__EXTRACTED DATA__.
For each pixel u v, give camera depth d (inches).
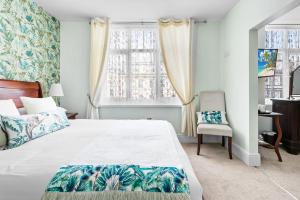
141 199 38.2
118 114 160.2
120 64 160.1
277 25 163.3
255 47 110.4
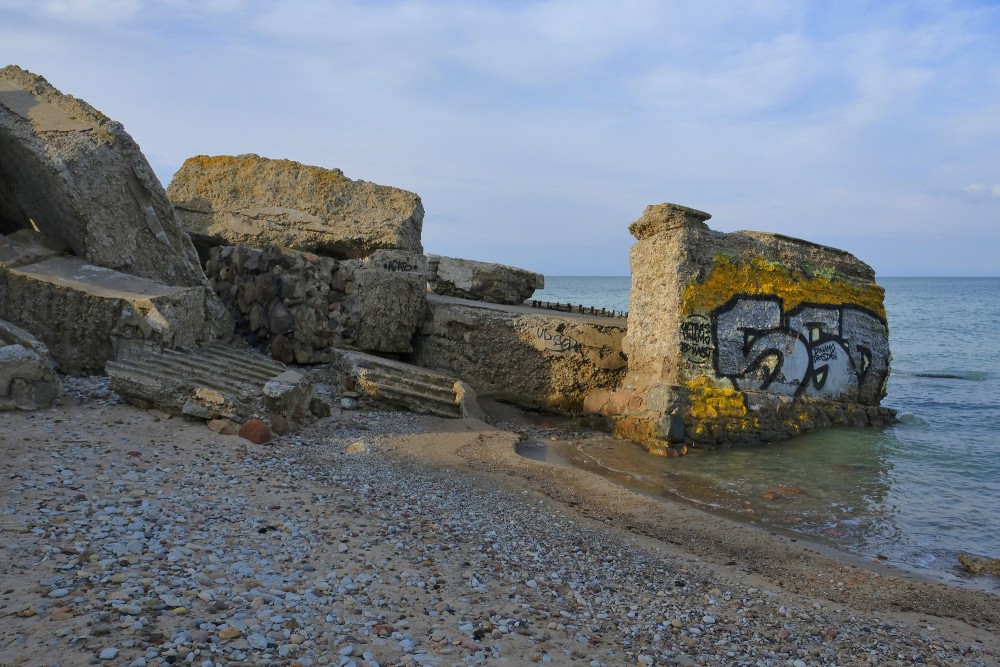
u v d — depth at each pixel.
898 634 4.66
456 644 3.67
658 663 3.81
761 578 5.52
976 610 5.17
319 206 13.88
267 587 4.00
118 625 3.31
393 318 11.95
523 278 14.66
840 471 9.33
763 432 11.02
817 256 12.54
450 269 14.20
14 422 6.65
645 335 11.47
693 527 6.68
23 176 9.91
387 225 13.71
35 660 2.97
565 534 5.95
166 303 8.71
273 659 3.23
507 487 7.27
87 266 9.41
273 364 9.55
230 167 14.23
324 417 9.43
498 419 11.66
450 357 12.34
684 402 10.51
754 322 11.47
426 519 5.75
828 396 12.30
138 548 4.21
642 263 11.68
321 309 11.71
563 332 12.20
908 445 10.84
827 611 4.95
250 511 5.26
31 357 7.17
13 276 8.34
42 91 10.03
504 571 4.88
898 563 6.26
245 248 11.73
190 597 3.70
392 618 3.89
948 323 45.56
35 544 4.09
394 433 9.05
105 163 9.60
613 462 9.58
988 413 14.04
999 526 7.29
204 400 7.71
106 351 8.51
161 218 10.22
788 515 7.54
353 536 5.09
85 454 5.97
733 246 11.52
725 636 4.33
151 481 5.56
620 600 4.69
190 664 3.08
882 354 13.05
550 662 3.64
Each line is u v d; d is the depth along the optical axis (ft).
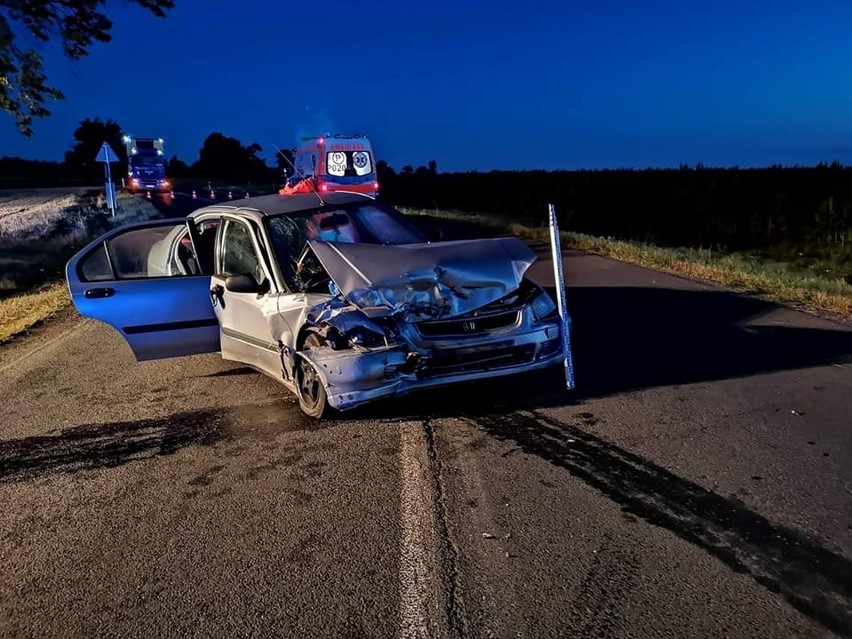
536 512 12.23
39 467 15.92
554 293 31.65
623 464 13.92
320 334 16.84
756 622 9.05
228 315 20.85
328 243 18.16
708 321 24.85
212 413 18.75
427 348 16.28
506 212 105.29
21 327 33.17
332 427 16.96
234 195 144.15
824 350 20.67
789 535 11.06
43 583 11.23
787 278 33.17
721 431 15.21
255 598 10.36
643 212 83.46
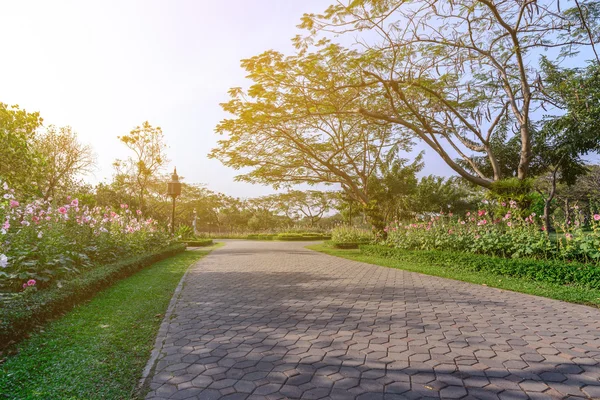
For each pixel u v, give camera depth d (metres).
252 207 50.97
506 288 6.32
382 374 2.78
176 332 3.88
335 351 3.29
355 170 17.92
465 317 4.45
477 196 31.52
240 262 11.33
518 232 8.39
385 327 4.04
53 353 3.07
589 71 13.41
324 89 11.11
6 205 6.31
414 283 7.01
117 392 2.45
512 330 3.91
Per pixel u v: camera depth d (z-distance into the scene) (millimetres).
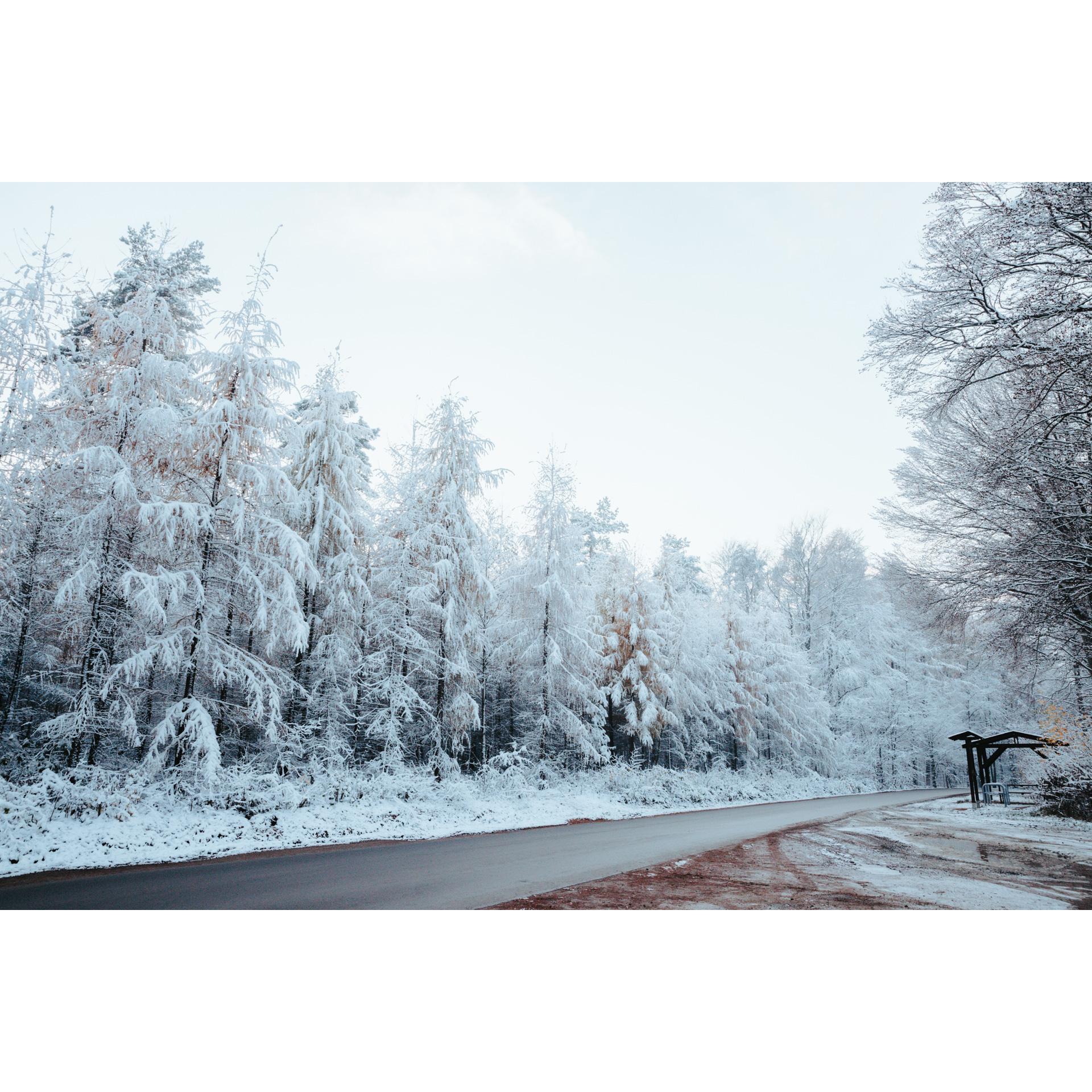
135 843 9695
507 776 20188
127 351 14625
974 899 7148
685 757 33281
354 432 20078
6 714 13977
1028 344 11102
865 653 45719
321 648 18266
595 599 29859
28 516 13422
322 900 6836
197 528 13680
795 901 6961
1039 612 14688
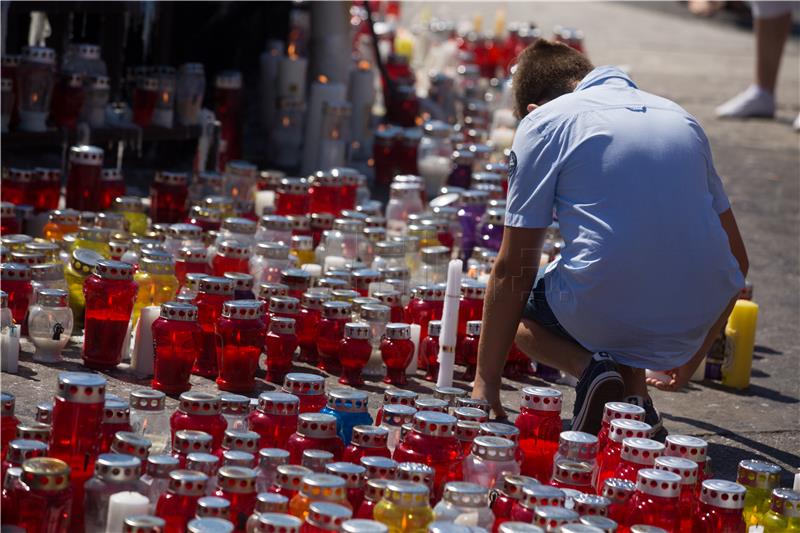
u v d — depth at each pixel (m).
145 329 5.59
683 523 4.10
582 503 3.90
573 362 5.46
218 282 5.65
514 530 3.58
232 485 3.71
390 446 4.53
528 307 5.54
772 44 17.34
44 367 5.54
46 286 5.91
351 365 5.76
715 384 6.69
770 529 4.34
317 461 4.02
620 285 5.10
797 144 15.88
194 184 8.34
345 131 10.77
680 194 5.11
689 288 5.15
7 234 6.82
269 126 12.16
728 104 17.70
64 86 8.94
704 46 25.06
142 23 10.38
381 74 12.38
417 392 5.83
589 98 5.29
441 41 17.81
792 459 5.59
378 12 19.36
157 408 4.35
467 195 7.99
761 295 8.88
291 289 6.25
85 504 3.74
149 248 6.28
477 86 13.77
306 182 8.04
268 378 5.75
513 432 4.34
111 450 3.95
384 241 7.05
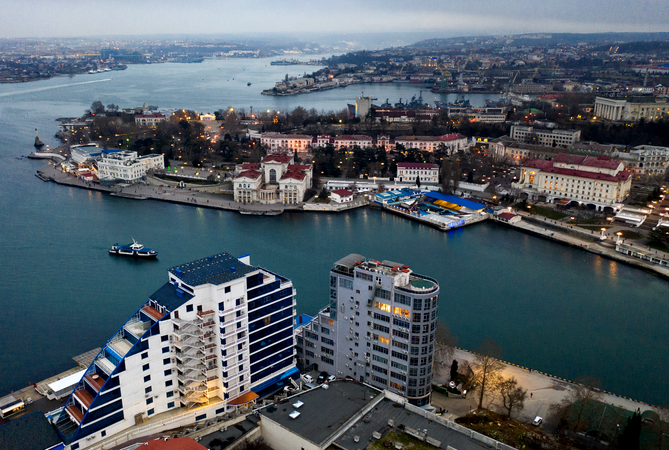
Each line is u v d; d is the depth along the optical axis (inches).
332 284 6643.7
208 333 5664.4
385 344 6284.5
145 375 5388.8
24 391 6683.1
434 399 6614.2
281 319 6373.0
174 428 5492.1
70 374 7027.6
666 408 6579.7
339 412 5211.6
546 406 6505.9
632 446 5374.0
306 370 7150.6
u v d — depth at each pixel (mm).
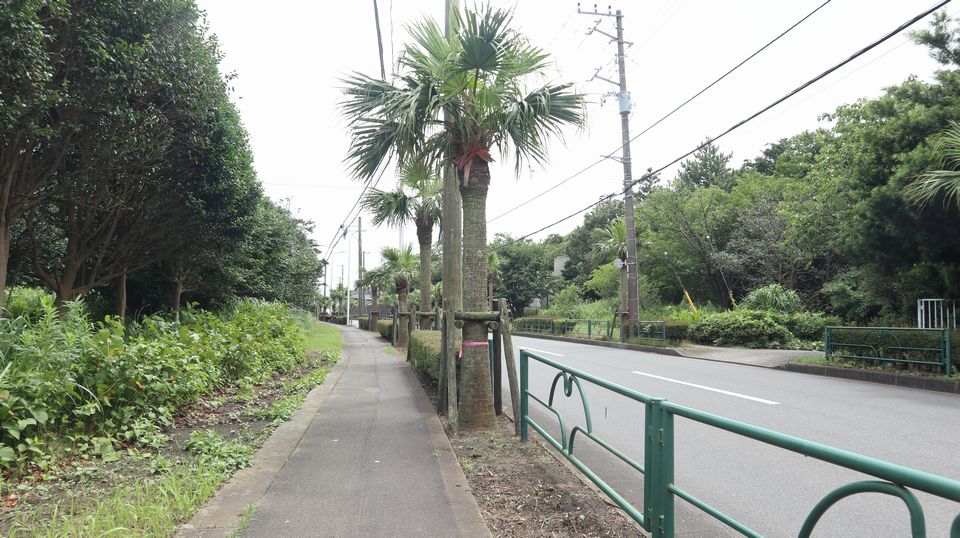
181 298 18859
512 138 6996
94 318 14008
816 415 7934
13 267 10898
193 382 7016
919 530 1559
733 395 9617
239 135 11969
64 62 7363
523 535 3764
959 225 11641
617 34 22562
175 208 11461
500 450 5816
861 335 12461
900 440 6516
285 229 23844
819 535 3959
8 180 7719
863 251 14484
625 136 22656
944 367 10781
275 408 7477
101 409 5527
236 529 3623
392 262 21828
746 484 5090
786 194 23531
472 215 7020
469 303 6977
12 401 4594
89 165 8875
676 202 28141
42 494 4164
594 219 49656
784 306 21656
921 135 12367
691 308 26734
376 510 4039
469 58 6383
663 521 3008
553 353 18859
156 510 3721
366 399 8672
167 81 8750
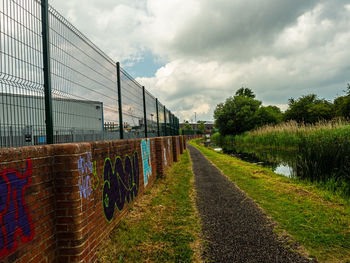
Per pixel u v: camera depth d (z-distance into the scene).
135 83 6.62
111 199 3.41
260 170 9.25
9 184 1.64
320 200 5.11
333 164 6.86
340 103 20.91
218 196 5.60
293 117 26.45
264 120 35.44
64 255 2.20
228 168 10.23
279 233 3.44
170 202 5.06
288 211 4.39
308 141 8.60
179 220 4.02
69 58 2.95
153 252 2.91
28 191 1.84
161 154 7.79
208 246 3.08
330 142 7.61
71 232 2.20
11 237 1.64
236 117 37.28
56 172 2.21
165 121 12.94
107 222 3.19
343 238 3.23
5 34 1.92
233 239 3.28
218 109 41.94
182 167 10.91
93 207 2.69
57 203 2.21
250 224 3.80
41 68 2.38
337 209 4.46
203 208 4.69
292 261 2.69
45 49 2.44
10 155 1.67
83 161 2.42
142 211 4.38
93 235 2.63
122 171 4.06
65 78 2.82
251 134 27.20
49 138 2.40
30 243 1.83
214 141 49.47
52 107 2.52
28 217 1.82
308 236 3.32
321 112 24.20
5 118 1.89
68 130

__ACTIVITY__. Nothing outside the stretch above, from the line with "384 241 7.05" through the line with "275 408 7477", is set down. Transcribe that stretch exactly, ends included, but not its pictures.

__WRITTEN ANSWER__.
384 241 7.05
Each line is u v d; d is the depth along the optical axis (inches).
332 284 6643.7
208 333 5664.4
385 344 6284.5
145 375 5388.8
24 391 6683.1
434 399 6614.2
281 319 6373.0
174 428 5492.1
70 374 7027.6
666 408 6579.7
339 412 5211.6
546 406 6505.9
632 446 5374.0
306 370 7150.6
u v d — depth at each pixel (mm).
181 298 18859
512 138 6996
94 318 14008
816 415 7934
13 267 10898
193 382 7016
919 530 1559
733 395 9617
239 135 11969
64 62 7363
523 535 3764
959 225 11641
617 34 22562
175 208 11461
500 450 5816
861 335 12461
900 440 6516
285 229 23844
819 535 3959
8 180 7719
863 251 14484
625 136 22656
944 367 10781
275 408 7477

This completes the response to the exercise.